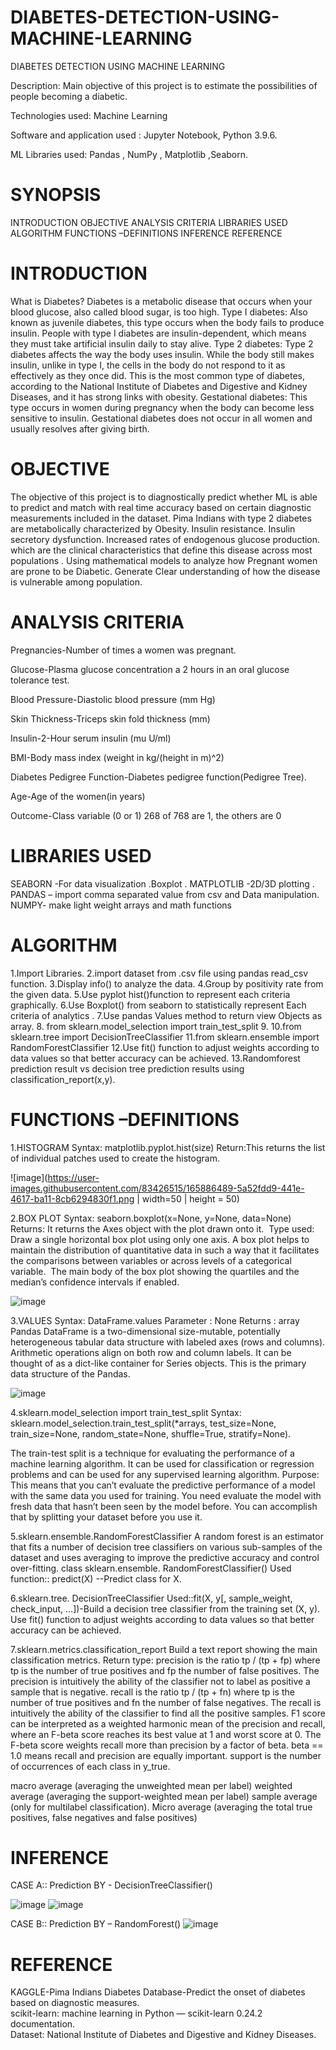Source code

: # DIABETES-DETECTION-USING-MACHINE-LEARNING
 
 DIABETES DETECTION USING MACHINE LEARNING

Description: Main objective of this project is to estimate the possibilities of people  becoming a diabetic.

Technologies used: Machine Learning

Software and application used :   Jupyter Notebook,  Python 3.9.6.

ML Libraries used: 	Pandas , NumPy  , Matplotlib ,Seaborn.

# SYNOPSIS 
INTRODUCTION
OBJECTIVE
ANALYSIS CRITERIA
LIBRARIES USED
ALGORITHM
FUNCTIONS –DEFINITIONS
INFERENCE
REFERENCE


# INTRODUCTION
What is Diabetes?
Diabetes is a metabolic disease that occurs when your blood glucose, also called blood sugar, is too high.
Type I diabetes: Also known as juvenile diabetes, this type occurs when the body fails to produce insulin. People with type I diabetes are insulin-dependent, which means they must take artificial insulin daily to stay alive.
Type 2 diabetes: Type 2 diabetes affects the way the body uses insulin. While the body still makes insulin, unlike in type I, the cells in the body do not respond to it as effectively as they once did. This is the most common type of diabetes, according to the National Institute of Diabetes and Digestive and Kidney Diseases, and it has strong links with obesity.
Gestational diabetes: This type occurs in women during pregnancy when the body can become less sensitive to insulin. Gestational diabetes does not occur in all women and usually resolves after giving birth.


# OBJECTIVE
 The objective of this project is to diagnostically predict whether ML is able to  predict and match with real time accuracy based on certain diagnostic measurements included in the dataset.
 Pima Indians with type 2 diabetes are metabolically characterized by
	Obesity.
	Insulin resistance.
	Insulin secretory dysfunction. 
	Increased rates of endogenous glucose production. 
which are the clinical characteristics that define this disease across most populations . 
Using mathematical models to analyze how Pregnant women are prone to be Diabetic.
Generate Clear understanding of how the disease is vulnerable among population.


# ANALYSIS CRITERIA
Pregnancies-Number of times a women was pregnant.

Glucose-Plasma glucose concentration a 2 hours in an oral glucose tolerance test.

Blood Pressure-Diastolic blood pressure (mm Hg)

Skin Thickness-Triceps skin fold thickness (mm)

Insulin-2-Hour serum insulin (mu U/ml)

BMI-Body mass index (weight in kg/(height in m)^2)

Diabetes Pedigree Function-Diabetes pedigree function(Pedigree Tree).

Age-Age of the women(in years)

Outcome-Class variable (0 or 1) 268 of 768 are 1, the others are 0

# LIBRARIES USED
SEABORN  -For data visualization .Boxplot .
MATPLOTLIB  -2D/3D plotting .
PANDAS – import comma separated value from csv and Data manipulation.
NUMPY- make light weight arrays and math functions

# ALGORITHM
1.Import Libraries.
2.import dataset from .csv file using pandas read_csv function.
3.Display info() to analyze the data.
4.Group by positivity rate from the given data.
5.Use pyplot hist()function to represent each criteria graphically.
6.Use Boxplot() from seaborn to statistically represent Each criteria of analytics .
7.Use pandas Values method to return view Objects as array.
8. from sklearn.model_selection import train_test_split
9. 
10.from sklearn.tree import DecisionTreeClassifier
11.from sklearn.ensemble import RandomForestClassifier
12.Use fit() function to adjust weights according to data values so that better accuracy can 	be achieved. 
13.Randomforest prediction result vs decision tree prediction results using classification_report(x,y).

# FUNCTIONS –DEFINITIONS
1.HISTOGRAM
Syntax: matplotlib.pyplot.hist(size)
Return:This returns the list of individual patches used to create the histogram.

![image](https://user-images.githubusercontent.com/83426515/165886489-5a52fdd9-441e-4617-ba11-8cb6294830f1.png | width=50 | height = 50)

2.BOX PLOT
Syntax: seaborn.boxplot(x=None, y=None, data=None)
Returns: It returns the Axes object with the plot drawn onto it. 
Type used:  Draw a single horizontal box plot using only one axis.
A box plot helps to maintain the distribution of quantitative data in such a way that it facilitates the comparisons between variables or across levels of a categorical variable.
 The main body of the box plot showing the quartiles and the median’s confidence intervals if enabled.

![image](https://user-images.githubusercontent.com/83426515/165886540-e5f1fd8d-d007-4d81-a508-80dbc9d05adb.png)

3.VALUES
Syntax: DataFrame.values
Parameter : None
Returns : array
Pandas DataFrame is a two-dimensional size-mutable, potentially heterogeneous tabular data structure with labeled axes (rows and columns). 
Arithmetic operations align on both row and column labels.
 It can be thought of as a dict-like container for Series objects. This is the primary data structure of the Pandas.

![image](https://user-images.githubusercontent.com/83426515/165886569-efda1da3-8f0c-4190-a245-98b9e38702f3.png)

4.sklearn.model_selection import train_test_split
Syntax: sklearn.model_selection.train_test_split(*arrays, test_size=None, train_size=None, random_state=None, shuffle=True, stratify=None).

The train-test split is a technique for evaluating the performance of a machine learning algorithm. 
It can be used for classification or regression problems and can be used for any supervised learning algorithm. 
Purpose: This means that you can’t evaluate the predictive performance of a model with the same data you used for training. 
You need evaluate the model with fresh data that hasn’t been seen by the model before. You can accomplish that by splitting your dataset before you use it.

5.sklearn.ensemble.RandomForestClassifier
A random forest is an estimator that fits a number of decision tree classifiers on various sub-samples of the dataset and uses averaging to improve the predictive accuracy and control over-fitting. 
class sklearn.ensemble. RandomForestClassifier()
Used function::	predict(X) --Predict class for X.

6.sklearn.tree.  DecisionTreeClassifier
Used::fit(X, y[, sample_weight, check_input, …])-Build a decision tree classifier from the training set (X, y).
Use fit() function to adjust weights according to data values so that better accuracy can be achieved. 

7.sklearn.metrics.classification_report
Build a text report showing the main classification metrics.
Return type:
 precision is the ratio tp / (tp + fp) where tp is the number of true positives and fp the number of false positives. The precision is intuitively the ability of the classifier not to label as positive a sample that is negative.
recall is the ratio tp / (tp + fn) where tp is the number of true positives and fn the number of false negatives. The recall is intuitively the ability of the classifier to find all the positive samples.
F1 score can be interpreted as a weighted harmonic mean of the precision and recall, where an F-beta score reaches its best value at 1 and worst score at 0.
The F-beta score weights recall more than precision by a factor of beta. beta == 1.0 means recall and precision are equally important.
support is the number of occurrences of each class in y_true.

macro average (averaging the unweighted mean per label)
weighted average (averaging the support-weighted mean per label)
sample average (only for multilabel classification). 
Micro average (averaging the total true positives, false negatives and false positives)

# INFERENCE
CASE A::
Prediction BY - DecisionTreeClassifier()

![image](https://user-images.githubusercontent.com/83426515/165886740-73b3c98c-2904-4bbf-8e42-3ee00c2e558c.png)
![image](https://user-images.githubusercontent.com/83426515/165886744-751f01ba-e8c0-4c6b-9065-8e8e5f44ee1f.png)

CASE B::
Prediction  BY – RandomForest()
![image](https://user-images.githubusercontent.com/83426515/165886776-ad6ed707-48fa-4543-82e3-1fb3177758c6.png)


# REFERENCE
KAGGLE-Pima Indians Diabetes Database-Predict the onset of diabetes based on diagnostic measures.<br>
scikit-learn: machine learning in Python — scikit-learn 0.24.2 documentation.<br>
Dataset: National Institute of Diabetes and Digestive and Kidney Diseases.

### EXERCISE BRIEF
Copy the listing exactly, omitting pictures.

### SOLUTION BELOW
Source code

: # DIABETES-DETECTION-USING-MACHINE-LEARNING
 
 DIABETES DETECTION USING MACHINE LEARNING

Description: Main objective of this project is to estimate the possibilities of people  becoming a diabetic.

Technologies used: Machine Learning

Software and application used :   Jupyter Notebook,  Python 3.9.6.

ML Libraries used: 	Pandas , NumPy  , Matplotlib ,Seaborn.

# SYNOPSIS 
INTRODUCTION
OBJECTIVE
ANALYSIS CRITERIA
LIBRARIES USED
ALGORITHM
FUNCTIONS –DEFINITIONS
INFERENCE
REFERENCE


# INTRODUCTION
What is Diabetes?
Diabetes is a metabolic disease that occurs when your blood glucose, also called blood sugar, is too high.
Type I diabetes: Also known as juvenile diabetes, this type occurs when the body fails to produce insulin. People with type I diabetes are insulin-dependent, which means they must take artificial insulin daily to stay alive.
Type 2 diabetes: Type 2 diabetes affects the way the body uses insulin. While the body still makes insulin, unlike in type I, the cells in the body do not respond to it as effectively as they once did. This is the most common type of diabetes, according to the National Institute of Diabetes and Digestive and Kidney Diseases, and it has strong links with obesity.
Gestational diabetes: This type occurs in women during pregnancy when the body can become less sensitive to insulin. Gestational diabetes does not occur in all women and usually resolves after giving birth.


# OBJECTIVE
 The objective of this project is to diagnostically predict whether ML is able to  predict and match with real time accuracy based on certain diagnostic measurements included in the dataset.
 Pima Indians with type 2 diabetes are metabolically characterized by
	Obesity.
	Insulin resistance.
	Insulin secretory dysfunction. 
	Increased rates of endogenous glucose production. 
which are the clinical characteristics that define this disease across most populations . 
Using mathematical models to analyze how Pregnant women are prone to be Diabetic.
Generate Clear understanding of how the disease is vulnerable among population.


# ANALYSIS CRITERIA
Pregnancies-Number of times a women was pregnant.

Glucose-Plasma glucose concentration a 2 hours in an oral glucose tolerance test.

Blood Pressure-Diastolic blood pressure (mm Hg)

Skin Thickness-Triceps skin fold thickness (mm)

Insulin-2-Hour serum insulin (mu U/ml)

BMI-Body mass index (weight in kg/(height in m)^2)

Diabetes Pedigree Function-Diabetes pedigree function(Pedigree Tree).

Age-Age of the women(in years)

Outcome-Class variable (0 or 1) 268 of 768 are 1, the others are 0

# LIBRARIES USED
SEABORN  -For data visualization .Boxplot .
MATPLOTLIB  -2D/3D plotting .
PANDAS – import comma separated value from csv and Data manipulation.
NUMPY- make light weight arrays and math functions

# ALGORITHM
1.Import Libraries.
2.import dataset from .csv file using pandas read_csv function.
3.Display info() to analyze the data.
4.Group by positivity rate from the given data.
5.Use pyplot hist()function to represent each criteria graphically.
6.Use Boxplot() from seaborn to statistically represent Each criteria of analytics .
7.Use pandas Values method to return view Objects as array.
8. from sklearn.model_selection import train_test_split
9. 
10.from sklearn.tree import DecisionTreeClassifier
11.from sklearn.ensemble import RandomForestClassifier
12.Use fit() function to adjust weights according to data values so that better accuracy can 	be achieved. 
13.Randomforest prediction result vs decision tree prediction results using classification_report(x,y).

# FUNCTIONS –DEFINITIONS
1.HISTOGRAM
Syntax: matplotlib.pyplot.hist(size)
Return:This returns the list of individual patches used to create the histogram.

![image](https://user-images.githubusercontent.com/83426515/165886489-5a52fdd9-441e-4617-ba11-8cb6294830f1.png | width=50 | height = 50)

2.BOX PLOT
Syntax: seaborn.boxplot(x=None, y=None, data=None)
Returns: It returns the Axes object with the plot drawn onto it. 
Type used:  Draw a single horizontal box plot using only one axis.
A box plot helps to maintain the distribution of quantitative data in such a way that it facilitates the comparisons between variables or across levels of a categorical variable.
 The main body of the box plot showing the quartiles and the median’s confidence intervals if enabled.

![image](https://user-images.githubusercontent.com/83426515/165886540-e5f1fd8d-d007-4d81-a508-80dbc9d05adb.png)

3.VALUES
Syntax: DataFrame.values
Parameter : None
Returns : array
Pandas DataFrame is a two-dimensional size-mutable, potentially heterogeneous tabular data structure with labeled axes (rows and columns). 
Arithmetic operations align on both row and column labels.
 It can be thought of as a dict-like container for Series objects. This is the primary data structure of the Pandas.

![image](https://user-images.githubusercontent.com/83426515/165886569-efda1da3-8f0c-4190-a245-98b9e38702f3.png)

4.sklearn.model_selection import train_test_split
Syntax: sklearn.model_selection.train_test_split(*arrays, test_size=None, train_size=None, random_state=None, shuffle=True, stratify=None).

The train-test split is a technique for evaluating the performance of a machine learning algorithm. 
It can be used for classification or regression problems and can be used for any supervised learning algorithm. 
Purpose: This means that you can’t evaluate the predictive performance of a model with the same data you used for training. 
You need evaluate the model with fresh data that hasn’t been seen by the model before. You can accomplish that by splitting your dataset before you use it.

5.sklearn.ensemble.RandomForestClassifier
A random forest is an estimator that fits a number of decision tree classifiers on various sub-samples of the dataset and uses averaging to improve the predictive accuracy and control over-fitting. 
class sklearn.ensemble. RandomForestClassifier()
Used function::	predict(X) --Predict class for X.

6.sklearn.tree.  DecisionTreeClassifier
Used::fit(X, y[, sample_weight, check_input, …])-Build a decision tree classifier from the training set (X, y).
Use fit() function to adjust weights according to data values so that better accuracy can be achieved. 

7.sklearn.metrics.classification_report
Build a text report showing the main classification metrics.
Return type:
 precision is the ratio tp / (tp + fp) where tp is the number of true positives and fp the number of false positives. The precision is intuitively the ability of the classifier not to label as positive a sample that is negative.
recall is the ratio tp / (tp + fn) where tp is the number of true positives and fn the number of false negatives. The recall is intuitively the ability of the classifier to find all the positive samples.
F1 score can be interpreted as a weighted harmonic mean of the precision and recall, where an F-beta score reaches its best value at 1 and worst score at 0.
The F-beta score weights recall more than precision by a factor of beta. beta == 1.0 means recall and precision are equally important.
support is the number of occurrences of each class in y_true.

macro average (averaging the unweighted mean per label)
weighted average (averaging the support-weighted mean per label)
sample average (only for multilabel classification). 
Micro average (averaging the total true positives, false negatives and false positives)

# INFERENCE
CASE A::
Prediction BY - DecisionTreeClassifier()

![image](https://user-images.githubusercontent.com/83426515/165886740-73b3c98c-2904-4bbf-8e42-3ee00c2e558c.png)
![image](https://user-images.githubusercontent.com/83426515/165886744-751f01ba-e8c0-4c6b-9065-8e8e5f44ee1f.png)

CASE B::
Prediction  BY – RandomForest()
![image](https://user-images.githubusercontent.com/83426515/165886776-ad6ed707-48fa-4543-82e3-1fb3177758c6.png)


# REFERENCE
KAGGLE-Pima Indians Diabetes Database-Predict the onset of diabetes based on diagnostic measures.<br>
scikit-learn: machine learning in Python — scikit-learn 0.24.2 documentation.<br>
Dataset: National Institute of Diabetes and Digestive and Kidney Diseases.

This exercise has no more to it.